● **Work to complete**
Transcribe every record that appears below, exactly and in full.

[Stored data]
----
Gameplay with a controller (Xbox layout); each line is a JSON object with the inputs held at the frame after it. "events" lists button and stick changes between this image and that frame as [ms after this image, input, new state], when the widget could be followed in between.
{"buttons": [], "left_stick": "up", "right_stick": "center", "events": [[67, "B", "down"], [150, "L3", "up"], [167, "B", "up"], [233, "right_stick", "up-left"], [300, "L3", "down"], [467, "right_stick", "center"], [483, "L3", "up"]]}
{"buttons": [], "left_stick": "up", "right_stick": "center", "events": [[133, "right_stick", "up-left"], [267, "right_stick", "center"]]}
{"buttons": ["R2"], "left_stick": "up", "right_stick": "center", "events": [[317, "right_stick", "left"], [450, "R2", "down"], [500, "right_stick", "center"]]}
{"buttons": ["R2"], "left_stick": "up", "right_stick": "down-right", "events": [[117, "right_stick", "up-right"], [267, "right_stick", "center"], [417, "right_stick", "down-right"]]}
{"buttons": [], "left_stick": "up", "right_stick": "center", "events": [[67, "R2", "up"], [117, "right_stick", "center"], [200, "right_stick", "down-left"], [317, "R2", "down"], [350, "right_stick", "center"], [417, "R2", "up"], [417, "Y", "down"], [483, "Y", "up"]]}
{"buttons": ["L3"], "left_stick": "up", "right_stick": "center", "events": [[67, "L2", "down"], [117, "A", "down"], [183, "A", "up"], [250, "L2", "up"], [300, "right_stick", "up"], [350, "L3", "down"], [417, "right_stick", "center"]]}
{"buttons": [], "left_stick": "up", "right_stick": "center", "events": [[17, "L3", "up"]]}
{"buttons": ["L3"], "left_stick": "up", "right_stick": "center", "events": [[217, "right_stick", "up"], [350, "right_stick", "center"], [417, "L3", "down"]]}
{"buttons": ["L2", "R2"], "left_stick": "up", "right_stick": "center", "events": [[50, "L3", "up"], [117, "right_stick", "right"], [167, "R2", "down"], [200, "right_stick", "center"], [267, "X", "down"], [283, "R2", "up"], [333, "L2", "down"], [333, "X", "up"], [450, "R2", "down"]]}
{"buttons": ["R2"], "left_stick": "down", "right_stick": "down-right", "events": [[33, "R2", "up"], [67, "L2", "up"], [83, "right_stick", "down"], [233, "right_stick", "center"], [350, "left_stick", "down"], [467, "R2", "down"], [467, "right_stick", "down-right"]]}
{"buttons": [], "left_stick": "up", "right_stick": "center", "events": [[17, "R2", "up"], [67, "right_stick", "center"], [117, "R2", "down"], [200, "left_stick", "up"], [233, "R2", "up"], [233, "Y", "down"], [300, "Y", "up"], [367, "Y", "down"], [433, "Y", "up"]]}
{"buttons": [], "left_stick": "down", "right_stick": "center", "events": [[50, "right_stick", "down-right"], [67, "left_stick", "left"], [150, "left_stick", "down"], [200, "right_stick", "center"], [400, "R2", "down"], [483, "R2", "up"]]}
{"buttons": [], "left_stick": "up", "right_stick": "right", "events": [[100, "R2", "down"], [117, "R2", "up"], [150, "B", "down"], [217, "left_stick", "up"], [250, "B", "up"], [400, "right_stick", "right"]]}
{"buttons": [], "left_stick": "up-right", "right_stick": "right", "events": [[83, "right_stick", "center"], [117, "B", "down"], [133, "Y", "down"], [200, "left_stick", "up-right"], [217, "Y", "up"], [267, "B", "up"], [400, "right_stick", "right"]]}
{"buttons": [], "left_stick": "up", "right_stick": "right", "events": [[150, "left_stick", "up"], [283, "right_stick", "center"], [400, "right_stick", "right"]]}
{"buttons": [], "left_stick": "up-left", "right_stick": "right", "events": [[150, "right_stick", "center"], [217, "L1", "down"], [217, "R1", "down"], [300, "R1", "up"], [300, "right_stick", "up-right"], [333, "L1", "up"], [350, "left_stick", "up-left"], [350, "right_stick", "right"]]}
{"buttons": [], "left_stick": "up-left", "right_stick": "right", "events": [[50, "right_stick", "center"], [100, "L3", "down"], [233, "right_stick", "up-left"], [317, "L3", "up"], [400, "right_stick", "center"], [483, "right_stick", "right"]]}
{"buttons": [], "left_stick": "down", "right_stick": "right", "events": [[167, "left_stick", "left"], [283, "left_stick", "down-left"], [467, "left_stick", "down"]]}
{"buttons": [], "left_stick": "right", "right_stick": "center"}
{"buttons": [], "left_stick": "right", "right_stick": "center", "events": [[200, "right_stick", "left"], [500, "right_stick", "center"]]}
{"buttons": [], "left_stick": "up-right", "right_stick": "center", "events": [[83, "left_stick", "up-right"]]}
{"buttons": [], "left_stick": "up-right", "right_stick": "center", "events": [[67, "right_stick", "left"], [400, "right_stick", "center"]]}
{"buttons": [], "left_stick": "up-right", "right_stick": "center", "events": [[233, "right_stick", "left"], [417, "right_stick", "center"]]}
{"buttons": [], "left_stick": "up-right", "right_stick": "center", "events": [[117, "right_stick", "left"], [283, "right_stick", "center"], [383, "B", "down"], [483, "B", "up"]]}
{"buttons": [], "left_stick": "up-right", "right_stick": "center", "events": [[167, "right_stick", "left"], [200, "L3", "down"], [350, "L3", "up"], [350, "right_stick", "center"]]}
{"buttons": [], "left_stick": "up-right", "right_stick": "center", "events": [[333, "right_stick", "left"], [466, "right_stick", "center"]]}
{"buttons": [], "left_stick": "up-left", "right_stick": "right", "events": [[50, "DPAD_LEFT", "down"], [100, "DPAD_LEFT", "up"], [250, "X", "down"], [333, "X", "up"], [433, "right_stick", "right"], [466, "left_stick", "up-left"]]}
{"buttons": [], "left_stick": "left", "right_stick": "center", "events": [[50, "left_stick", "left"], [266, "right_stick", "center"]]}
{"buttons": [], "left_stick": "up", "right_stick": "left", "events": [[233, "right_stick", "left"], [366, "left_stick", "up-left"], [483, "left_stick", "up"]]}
----
● **Solution for this problem**
Gameplay with a controller (Xbox layout); each line is a JSON object with the inputs held at the frame after it. "events" lists button and stick changes between this image and that frame as [ms after this image, input, new state], when the widget could be followed in between.
{"buttons": [], "left_stick": "up", "right_stick": "center", "events": [[67, "B", "down"], [150, "L3", "up"], [167, "B", "up"], [233, "right_stick", "up-left"], [300, "L3", "down"], [467, "right_stick", "center"], [483, "L3", "up"]]}
{"buttons": [], "left_stick": "up", "right_stick": "center", "events": [[133, "right_stick", "up-left"], [267, "right_stick", "center"]]}
{"buttons": ["R2"], "left_stick": "up", "right_stick": "center", "events": [[317, "right_stick", "left"], [450, "R2", "down"], [500, "right_stick", "center"]]}
{"buttons": ["R2"], "left_stick": "up", "right_stick": "down-right", "events": [[117, "right_stick", "up-right"], [267, "right_stick", "center"], [417, "right_stick", "down-right"]]}
{"buttons": [], "left_stick": "up", "right_stick": "center", "events": [[67, "R2", "up"], [117, "right_stick", "center"], [200, "right_stick", "down-left"], [317, "R2", "down"], [350, "right_stick", "center"], [417, "R2", "up"], [417, "Y", "down"], [483, "Y", "up"]]}
{"buttons": ["L3"], "left_stick": "up", "right_stick": "center", "events": [[67, "L2", "down"], [117, "A", "down"], [183, "A", "up"], [250, "L2", "up"], [300, "right_stick", "up"], [350, "L3", "down"], [417, "right_stick", "center"]]}
{"buttons": [], "left_stick": "up", "right_stick": "center", "events": [[17, "L3", "up"]]}
{"buttons": ["L3"], "left_stick": "up", "right_stick": "center", "events": [[217, "right_stick", "up"], [350, "right_stick", "center"], [417, "L3", "down"]]}
{"buttons": ["L2", "R2"], "left_stick": "up", "right_stick": "center", "events": [[50, "L3", "up"], [117, "right_stick", "right"], [167, "R2", "down"], [200, "right_stick", "center"], [267, "X", "down"], [283, "R2", "up"], [333, "L2", "down"], [333, "X", "up"], [450, "R2", "down"]]}
{"buttons": ["R2"], "left_stick": "down", "right_stick": "down-right", "events": [[33, "R2", "up"], [67, "L2", "up"], [83, "right_stick", "down"], [233, "right_stick", "center"], [350, "left_stick", "down"], [467, "R2", "down"], [467, "right_stick", "down-right"]]}
{"buttons": [], "left_stick": "up", "right_stick": "center", "events": [[17, "R2", "up"], [67, "right_stick", "center"], [117, "R2", "down"], [200, "left_stick", "up"], [233, "R2", "up"], [233, "Y", "down"], [300, "Y", "up"], [367, "Y", "down"], [433, "Y", "up"]]}
{"buttons": [], "left_stick": "down", "right_stick": "center", "events": [[50, "right_stick", "down-right"], [67, "left_stick", "left"], [150, "left_stick", "down"], [200, "right_stick", "center"], [400, "R2", "down"], [483, "R2", "up"]]}
{"buttons": [], "left_stick": "up", "right_stick": "right", "events": [[100, "R2", "down"], [117, "R2", "up"], [150, "B", "down"], [217, "left_stick", "up"], [250, "B", "up"], [400, "right_stick", "right"]]}
{"buttons": [], "left_stick": "up-right", "right_stick": "right", "events": [[83, "right_stick", "center"], [117, "B", "down"], [133, "Y", "down"], [200, "left_stick", "up-right"], [217, "Y", "up"], [267, "B", "up"], [400, "right_stick", "right"]]}
{"buttons": [], "left_stick": "up", "right_stick": "right", "events": [[150, "left_stick", "up"], [283, "right_stick", "center"], [400, "right_stick", "right"]]}
{"buttons": [], "left_stick": "up-left", "right_stick": "right", "events": [[150, "right_stick", "center"], [217, "L1", "down"], [217, "R1", "down"], [300, "R1", "up"], [300, "right_stick", "up-right"], [333, "L1", "up"], [350, "left_stick", "up-left"], [350, "right_stick", "right"]]}
{"buttons": [], "left_stick": "up-left", "right_stick": "right", "events": [[50, "right_stick", "center"], [100, "L3", "down"], [233, "right_stick", "up-left"], [317, "L3", "up"], [400, "right_stick", "center"], [483, "right_stick", "right"]]}
{"buttons": [], "left_stick": "down", "right_stick": "right", "events": [[167, "left_stick", "left"], [283, "left_stick", "down-left"], [467, "left_stick", "down"]]}
{"buttons": [], "left_stick": "right", "right_stick": "center"}
{"buttons": [], "left_stick": "right", "right_stick": "center", "events": [[200, "right_stick", "left"], [500, "right_stick", "center"]]}
{"buttons": [], "left_stick": "up-right", "right_stick": "center", "events": [[83, "left_stick", "up-right"]]}
{"buttons": [], "left_stick": "up-right", "right_stick": "center", "events": [[67, "right_stick", "left"], [400, "right_stick", "center"]]}
{"buttons": [], "left_stick": "up-right", "right_stick": "center", "events": [[233, "right_stick", "left"], [417, "right_stick", "center"]]}
{"buttons": [], "left_stick": "up-right", "right_stick": "center", "events": [[117, "right_stick", "left"], [283, "right_stick", "center"], [383, "B", "down"], [483, "B", "up"]]}
{"buttons": [], "left_stick": "up-right", "right_stick": "center", "events": [[167, "right_stick", "left"], [200, "L3", "down"], [350, "L3", "up"], [350, "right_stick", "center"]]}
{"buttons": [], "left_stick": "up-right", "right_stick": "center", "events": [[333, "right_stick", "left"], [466, "right_stick", "center"]]}
{"buttons": [], "left_stick": "up-left", "right_stick": "right", "events": [[50, "DPAD_LEFT", "down"], [100, "DPAD_LEFT", "up"], [250, "X", "down"], [333, "X", "up"], [433, "right_stick", "right"], [466, "left_stick", "up-left"]]}
{"buttons": [], "left_stick": "left", "right_stick": "center", "events": [[50, "left_stick", "left"], [266, "right_stick", "center"]]}
{"buttons": [], "left_stick": "up", "right_stick": "left", "events": [[233, "right_stick", "left"], [366, "left_stick", "up-left"], [483, "left_stick", "up"]]}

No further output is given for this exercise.